Mailing a Letter to California in the Old West
25 April 2010
The Overland Mail stage departing for San Francisco, October 23, 1858. From Frank Leslie's Illustrated News
BOB DOUGHTY: Welcome to THIS IS AMERICA in VOA Special English. I'm Bob Doughty.
BARBARA KLEIN: And I'm Barbara Klein. This week on our program, we tell you about the Guadalupe Mountains National Park in Texas. We explain its place in the history of the first stagecoaches that carried mail to the American West.
(MUSIC)
BOB DOUGHTY: Across the United States, the speed limit on fast roads is generally eighty-eight kilometers an hour. But in the western United States, there are highways where the speed limit is one hundred twenty-five kilometers an hour.

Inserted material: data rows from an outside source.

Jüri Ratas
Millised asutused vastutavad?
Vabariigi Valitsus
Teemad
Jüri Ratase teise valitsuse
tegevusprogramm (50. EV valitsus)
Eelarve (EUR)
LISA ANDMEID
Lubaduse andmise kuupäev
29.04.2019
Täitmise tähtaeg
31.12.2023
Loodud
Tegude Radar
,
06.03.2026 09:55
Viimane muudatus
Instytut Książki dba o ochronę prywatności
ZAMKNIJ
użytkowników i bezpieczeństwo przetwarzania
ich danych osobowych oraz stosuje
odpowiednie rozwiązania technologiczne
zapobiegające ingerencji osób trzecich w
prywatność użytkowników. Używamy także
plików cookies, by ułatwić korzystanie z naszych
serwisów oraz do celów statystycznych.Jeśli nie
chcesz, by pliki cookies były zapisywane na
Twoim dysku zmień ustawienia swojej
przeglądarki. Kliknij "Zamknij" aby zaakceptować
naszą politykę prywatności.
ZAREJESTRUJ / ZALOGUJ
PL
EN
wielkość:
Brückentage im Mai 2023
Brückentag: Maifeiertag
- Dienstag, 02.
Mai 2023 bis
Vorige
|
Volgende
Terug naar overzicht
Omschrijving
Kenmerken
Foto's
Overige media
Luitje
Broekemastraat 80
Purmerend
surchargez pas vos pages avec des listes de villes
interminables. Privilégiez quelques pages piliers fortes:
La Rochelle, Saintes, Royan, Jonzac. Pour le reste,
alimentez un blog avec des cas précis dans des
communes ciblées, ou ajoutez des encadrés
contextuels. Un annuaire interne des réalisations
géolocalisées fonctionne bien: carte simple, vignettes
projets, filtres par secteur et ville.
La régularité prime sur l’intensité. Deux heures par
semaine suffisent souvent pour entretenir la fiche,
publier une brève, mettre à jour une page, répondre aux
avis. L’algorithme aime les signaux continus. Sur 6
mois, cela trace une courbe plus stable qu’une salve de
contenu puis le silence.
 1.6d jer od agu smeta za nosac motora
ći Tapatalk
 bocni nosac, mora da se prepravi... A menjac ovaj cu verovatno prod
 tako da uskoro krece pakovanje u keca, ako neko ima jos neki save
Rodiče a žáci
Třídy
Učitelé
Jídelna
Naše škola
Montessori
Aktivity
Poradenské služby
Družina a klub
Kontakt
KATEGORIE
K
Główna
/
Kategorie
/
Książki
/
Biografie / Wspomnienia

These are usually in areas with little traffic but lots of open country. The roads are good, a driver can see far -- and a trip hundreds of kilometers long can take just a few hours. And if that is not fast enough, then people can drive to another part of the modern transportation system: the airport.
There used to be a time when the quickest way to travel across the western United States was in a stagecoach. A stagecoach was a large, enclosed wagon pulled by teams of horses or mules. The driver tried for a speed of about eight kilometers an hour.
BARBARA KLEIN: Our story really begins in Washington, D.C. Lawmakers in Congress wanted to make it possible to send mail all the way across the United States by land. Mail was usually carried west on ships that sailed around the bottom of South America and then north to California. That could take several months.